(Saved data entries)
##############################

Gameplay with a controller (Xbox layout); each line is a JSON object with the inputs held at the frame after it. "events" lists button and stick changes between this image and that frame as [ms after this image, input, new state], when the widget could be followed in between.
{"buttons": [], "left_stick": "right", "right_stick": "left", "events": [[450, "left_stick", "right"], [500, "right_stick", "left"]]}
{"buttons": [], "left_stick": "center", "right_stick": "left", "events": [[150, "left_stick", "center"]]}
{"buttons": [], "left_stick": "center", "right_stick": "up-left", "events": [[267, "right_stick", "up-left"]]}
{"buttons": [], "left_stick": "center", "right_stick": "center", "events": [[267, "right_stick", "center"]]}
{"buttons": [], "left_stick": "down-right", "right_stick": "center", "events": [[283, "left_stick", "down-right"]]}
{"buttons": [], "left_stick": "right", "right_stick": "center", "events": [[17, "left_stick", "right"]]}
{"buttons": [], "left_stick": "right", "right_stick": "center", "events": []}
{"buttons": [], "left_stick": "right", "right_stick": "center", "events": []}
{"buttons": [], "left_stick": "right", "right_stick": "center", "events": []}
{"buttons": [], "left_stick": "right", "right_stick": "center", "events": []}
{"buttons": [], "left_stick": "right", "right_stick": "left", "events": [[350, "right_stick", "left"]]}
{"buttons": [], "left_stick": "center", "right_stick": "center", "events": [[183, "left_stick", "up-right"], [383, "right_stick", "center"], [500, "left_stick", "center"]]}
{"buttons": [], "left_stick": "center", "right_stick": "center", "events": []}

##############################

Could you reproduce every record exactly as shown above?

Gameplay with a controller (Xbox layout); each line is a JSON object with the inputs held at the frame after it. "events" lists button and stick changes between this image and that frame as [ms after this image, input, new state], when the widget could be followed in between.
{"buttons": [], "left_stick": "right", "right_stick": "left", "events": [[450, "left_stick", "right"], [500, "right_stick", "left"]]}
{"buttons": [], "left_stick": "center", "right_stick": "left", "events": [[150, "left_stick", "center"]]}
{"buttons": [], "left_stick": "center", "right_stick": "up-left", "events": [[267, "right_stick", "up-left"]]}
{"buttons": [], "left_stick": "center", "right_stick": "center", "events": [[267, "right_stick", "center"]]}
{"buttons": [], "left_stick": "down-right", "right_stick": "center", "events": [[283, "left_stick", "down-right"]]}
{"buttons": [], "left_stick": "right", "right_stick": "center", "events": [[17, "left_stick", "right"]]}
{"buttons": [], "left_stick": "right", "right_stick": "center", "events": []}
{"buttons": [], "left_stick": "right", "right_stick": "center", "events": []}
{"buttons": [], "left_stick": "right", "right_stick": "center", "events": []}
{"buttons": [], "left_stick": "right", "right_stick": "center", "events": []}
{"buttons": [], "left_stick": "right", "right_stick": "left", "events": [[350, "right_stick", "left"]]}
{"buttons": [], "left_stick": "center", "right_stick": "center", "events": [[183, "left_stick", "up-right"], [383, "right_stick", "center"], [500, "left_stick", "center"]]}
{"buttons": [], "left_stick": "center", "right_stick": "center", "events": []}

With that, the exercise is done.